[文書抜粋]
§

図1 図1 動き検出用センサーの2010年〜2015年の市場動向予測
出典:Yole Development

 ジャイロスコープ市場は現在、STマイクロエレクトロニクスやInvenSenseが3軸ジャイロセンサーを投入したことを受け、極めて好調だ。携帯電話機への3軸ジャイロセンサーの搭載が急増し始めたのはごく最近だが(アップルの「iPhone」への搭載は2010年6月に始まり、現在はAndroidスマートフォンへの搭載が進行中である)、ゲーム機市場が急速に拡大している上、タブレット型PCやリモートコントローラなどの新しい市場も立ち上がっている。

 また、電子コンパス市場も勢いに弾みをつけている。携帯電話機向けデジタルコンパス市場は、2010年に飛躍的な成長を遂げた。さらに今後は、ゲーム機や高度なジオタギング(位置情報取得)機能を備えたデジタルカメラなど、携帯電話機以外にも市場の広がりが期待できる。Yole DevelopmentのRobin氏は、「特に、新規参入メーカーが、電子コンパス市場ではるか先を行く旭化成エレクトロニクスに対して、今後どのように挑戦を挑んでいくのかが興味深い」と述べている。

 動き検出用センサー市場の魅力が増すにつれ、競争も激化している。現在は、50社を超える大小さまざまなメーカーが、同市場に狙いを定めている。しかし、民生機器市場のこの分野で大きな利益を上げている企業は、わずか数社のみだ。このほかのメーカーの多くは、なんとか利益を得ようと悪戦苦闘している状態にある。

 センサー市場には、以下のようにさまざまなレベルの競争が存在する。

§

[収集したデータの記録]
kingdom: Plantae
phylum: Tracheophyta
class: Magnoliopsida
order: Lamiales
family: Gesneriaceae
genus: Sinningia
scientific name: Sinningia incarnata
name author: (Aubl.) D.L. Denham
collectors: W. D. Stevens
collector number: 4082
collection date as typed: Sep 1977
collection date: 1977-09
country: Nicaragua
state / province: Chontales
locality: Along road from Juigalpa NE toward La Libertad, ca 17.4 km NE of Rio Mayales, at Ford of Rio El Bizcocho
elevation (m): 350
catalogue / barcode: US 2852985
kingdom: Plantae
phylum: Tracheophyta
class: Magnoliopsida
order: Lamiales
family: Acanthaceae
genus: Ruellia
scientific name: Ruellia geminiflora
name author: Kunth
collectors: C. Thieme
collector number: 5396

§

[作業指示] センサー市場に関する抜粋を、「ジャイロスコープ市場は現在、」の語句から始めて「かが興味深い」と述べている。」の後で止め、もう一度書いてください。その際、「電子コンパス」を「地磁気センサー」に差し替えること。

[回答]
ジャイロスコープ市場は現在、STマイクロエレクトロニクスやInvenSenseが3軸ジャイロセンサーを投入したことを受け、極めて好調だ。携帯電話機への3軸ジャイロセンサーの搭載が急増し始めたのはごく最近だが(アップルの「iPhone」への搭載は2010年6月に始まり、現在はAndroidスマートフォンへの搭載が進行中である)、ゲーム機市場が急速に拡大している上、タブレット型PCやリモートコントローラなどの新しい市場も立ち上がっている。

 また、地磁気センサー市場も勢いに弾みをつけている。携帯電話機向けデジタルコンパス市場は、2010年に飛躍的な成長を遂げた。さらに今後は、ゲーム機や高度なジオタギング(位置情報取得)機能を備えたデジタルカメラなど、携帯電話機以外にも市場の広がりが期待できる。Yole DevelopmentのRobin氏は、「特に、新規参入メーカーが、地磁気センサー市場ではるか先を行く旭化成エレクトロニクスに対して、今後どのように挑戦を挑んでいくのかが興味深い」と述べている。